Recombination and phylogenetic inference.

I explore the problem of inferring phylogenetic trees in the presence of recombination. Two widely used approaches are considered: concatenation methods assume all loci have one underlying gene tree; and species tree inference methods assume one gene tree underlies each locus (no intralocus recombination) and loci have independent gene trees (high interlocus recombination). The impact of recombination is different under these two approaches.

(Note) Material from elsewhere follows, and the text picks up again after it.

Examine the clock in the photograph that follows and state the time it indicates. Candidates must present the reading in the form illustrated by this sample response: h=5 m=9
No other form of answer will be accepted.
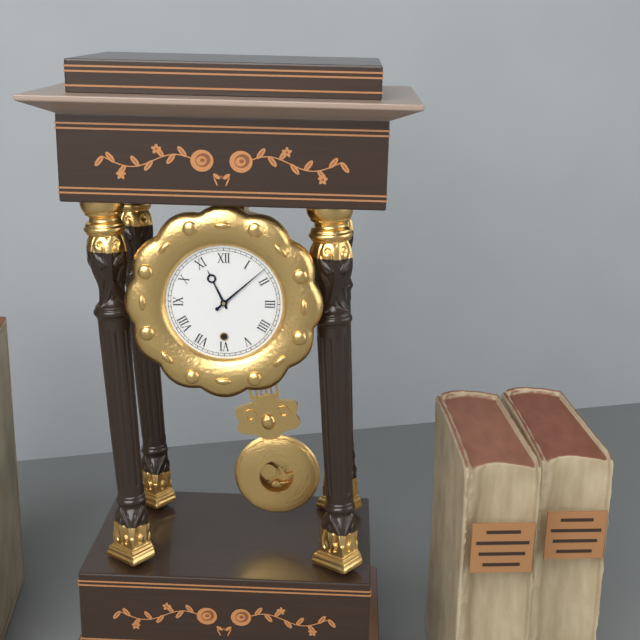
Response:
h=11 m=8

Three strategies for addressing the impacts of recombination are considered: (i) studies of the statistical robustness of phylogenetic inference methods when recombination occurs and is not accounted for (if impacts are minimal, recombination can be safely ignored); (ii) methods that accommodate recombination by identifying recombinant regions to either eliminate recombinant loci (to reduce intralocus recombination) or to choose loci that are separated by multiple recombinations (to increase interlocus recombination); and (iii) methods for phylogenetic inference that aim to accommodate recombination by inferring breakpoints between regions of sequences with different gene trees or allow varying topology along a sequence. I conclude that recombination is likely to be more detrimental for concatenation methods, having little impact on topology or divergence time estimates for species tree inference methods. Recombination detection may not be necessary when performing species tree inference, and eliminating recombinant loci may bias parameter estimates. Methods allowing gene trees to vary across the genome still lack theory-based criteria for combining inferred gene trees to estimate a species tree; this could in principle be done using a multispecies coalescent model with recombination but is a considerable technical challenge.